Let me begin by saying I am a Royals fan. I was raised Royal. Forever Royal. Old enough to remember some of the team’s less fortunate marketing catchphrases, such as “We’re in the big league now.” But I am also a specialist in the commercial construction industry, and I’d like to weigh in on the possibility of a downtown baseball stadium raised by Royals primary owner John Sherman at a press conference on Sept. 14.

Sherman said that the team is listening to the community and will “evaluate our options.” So, I’d like to propose an alternative for consideration: Keep Kauffman Stadium and build green infrastructure instead, including a fast light rail system from downtown to the Truman Sports Complex.

With this idea, we can construct station stops across our beautiful city that can double as a commuter train for our residents. There could be an express line for both Royals and Chiefs games.

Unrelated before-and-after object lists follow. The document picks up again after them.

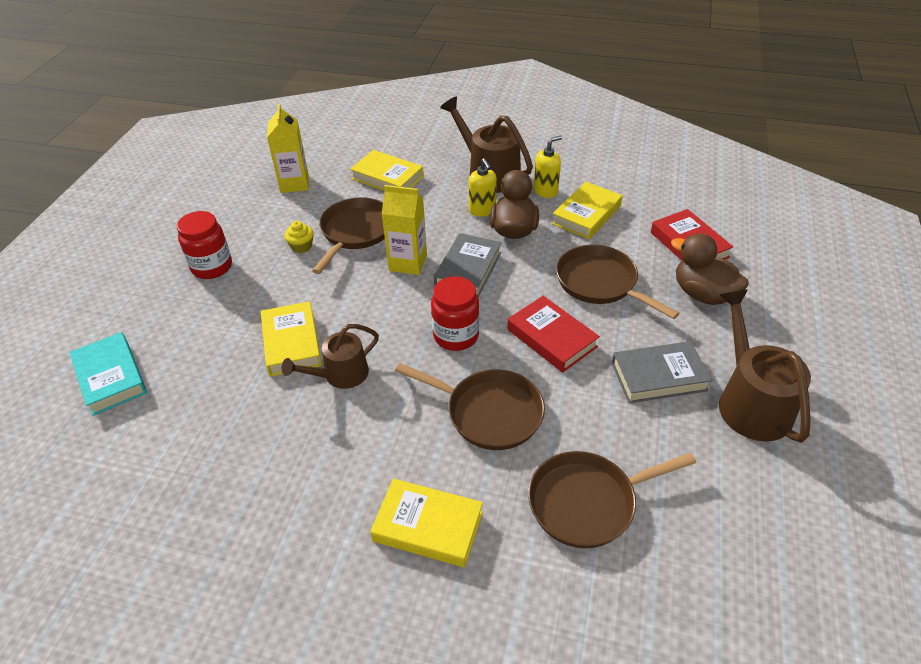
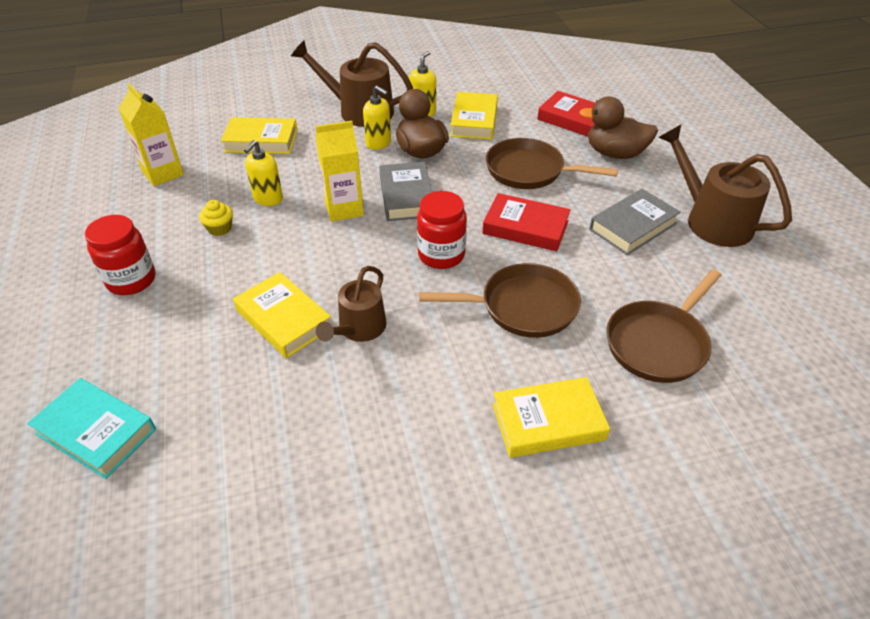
camera: 30 degrees left, 0 degrees up
brown pan [312,197,385,274] -> yellow soap dispenser [244,140,283,206]

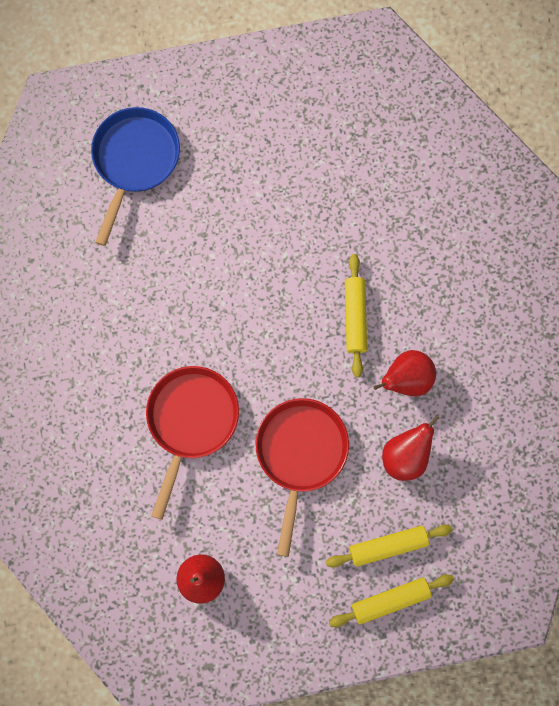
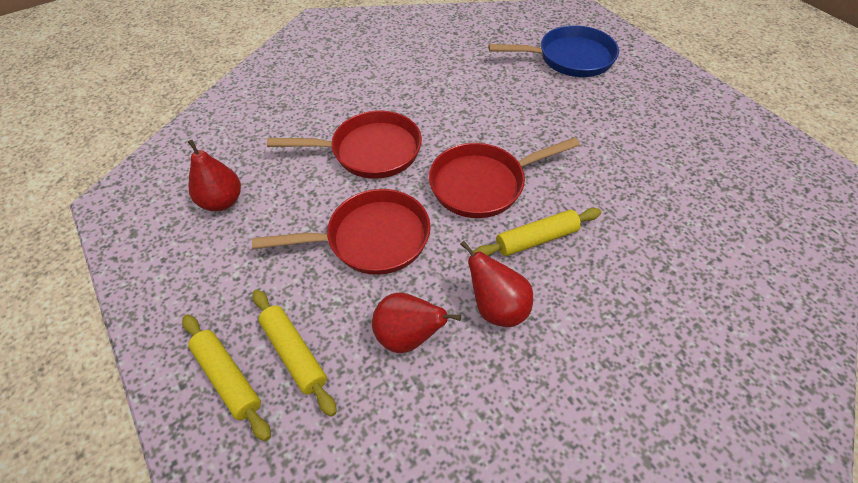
camera: 70 degrees right, 25 degrees down
none -> red pan [429,137,580,218]

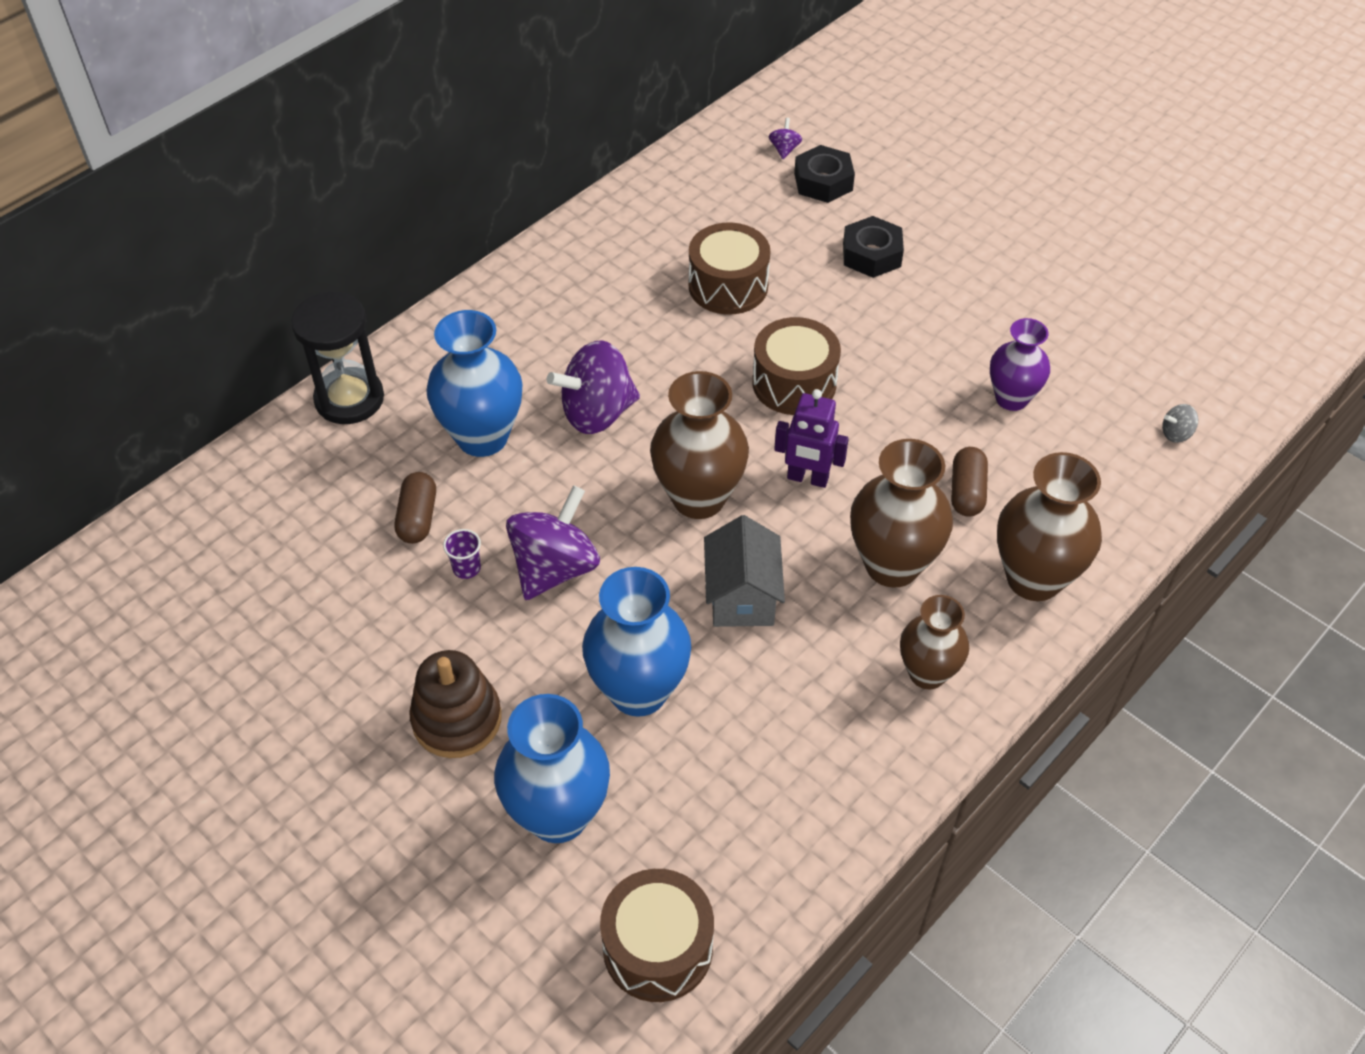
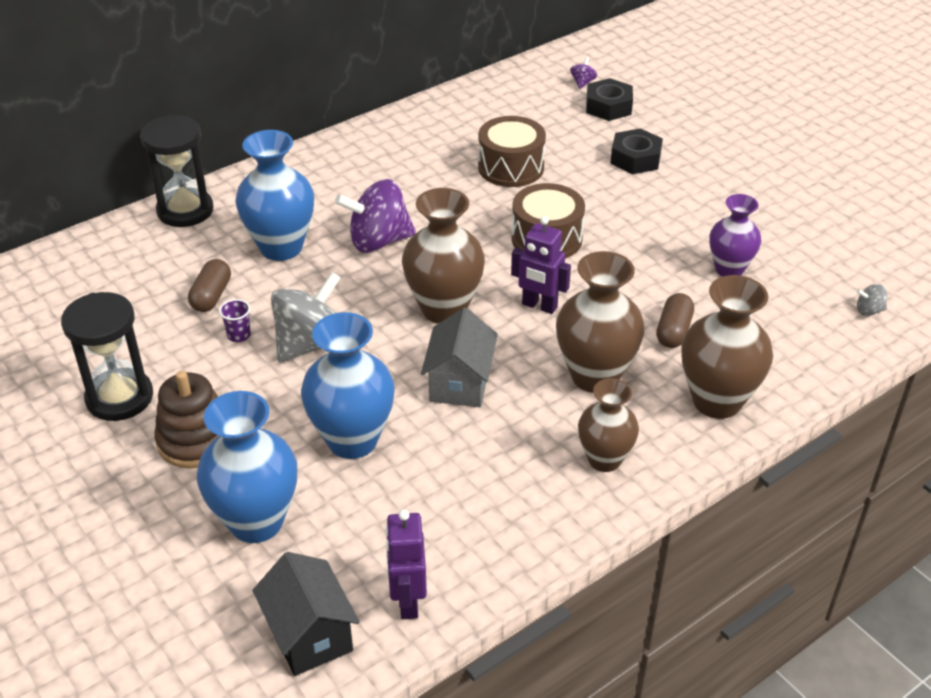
camera: 10 degrees right, 10 degrees down
purple spinning top [506,485,600,600] -> grey spinning top [271,272,341,363]
brown drum [600,869,714,1002] -> black house [253,552,360,676]
none -> black hourglass [61,292,153,421]
none -> purple robot [385,510,427,619]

Ever since this idea of a downtown stadium has been circulating, it’s filled me with such disappointment because of its lack of imagination. I get it as a baseball fan. There are some enviable parks out there with some really pretty views past the scoreboard. But I’m not just a fan of the game. I’m a true-blue Royals fan. And Kauffman Stadium, though older, is still shiny from its renovation. And it consistently gets kudos as one of the most beautiful stadiums in the major leagues. In other words, it’s not broken, so why fix it?

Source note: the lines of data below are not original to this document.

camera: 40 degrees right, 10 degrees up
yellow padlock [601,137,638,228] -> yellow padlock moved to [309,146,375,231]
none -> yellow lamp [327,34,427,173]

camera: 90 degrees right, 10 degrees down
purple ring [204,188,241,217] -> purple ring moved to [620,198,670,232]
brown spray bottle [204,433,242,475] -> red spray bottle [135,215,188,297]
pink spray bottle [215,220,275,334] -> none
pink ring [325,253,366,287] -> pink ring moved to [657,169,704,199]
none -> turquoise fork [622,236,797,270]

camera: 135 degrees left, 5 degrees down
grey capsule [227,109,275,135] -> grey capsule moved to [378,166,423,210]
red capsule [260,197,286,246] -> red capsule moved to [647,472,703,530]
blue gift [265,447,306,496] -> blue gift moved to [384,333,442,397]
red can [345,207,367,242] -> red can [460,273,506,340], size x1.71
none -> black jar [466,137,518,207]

I also dread the idea of all the problems that would come with a downtown field of dreams: higher ticket prices, a nightmare parking issue and the thought of all that money going to something that is truly optional while our city could be upgraded so well by creating much needed infrastructure. (And bye-bye to the Kauffman Stadium name, and hello to something awful and commercial like Chicago’s Guaranteed Rate Field.)

This could be a first route of a much better public transportation system that would be a step toward linking our many diverse communities. Our city’s East Side is as much a part of our beautiful city as our thoroughly trafficked Westside, Country Club Plaza, Waldo, Brookside and other popular destinations. I think of the route that a light rail line could travel through, and the stops it could make close to the 18th & Vine Jazz District, Van Brunt and Emanuel Cleaver II Boulevard. Infrastructure could be built around the stops, adding vitality to more neighborhoods.

For decades, I have been all over this town seeing so many parts that could be a whole. Kansas City, like much of the rest of the United States, needs to recognize that we are perhaps entering a new era where we can’t coast on TIFs that are solely based on entertainment and tourism. We also have to support the people who supply so much of the labor in our city center’s well-heeled attractions.

I implore our city’s leadership to use some vision to create new infrastructure that could sprinkle more prosperity on some parts of our city that have been relatively neglected for decades. Wouldn’t a city rooted in equity and expansive light rail be a nice place to call home? The best cities in the world have modern public transportation systems. Such a plan could raise our Midwestern “Paris of the Plains” profile to national prominence, while also filling more seats in our current baseball stadium.

Let’s keep the Truman Sports Complex whole as a unique testament to Kansas Citians’ love of professional sports. I’ll maintain it would be a win-win as we’ll get to keep our beautiful K and also promote job creation, city modernization — and the start of erasing our dividing lines that have plagued this town for too long.

Mary English is a sustainable construction professional working at a leading regional nonprofit focused on reducing energy use in our buildings and transportation.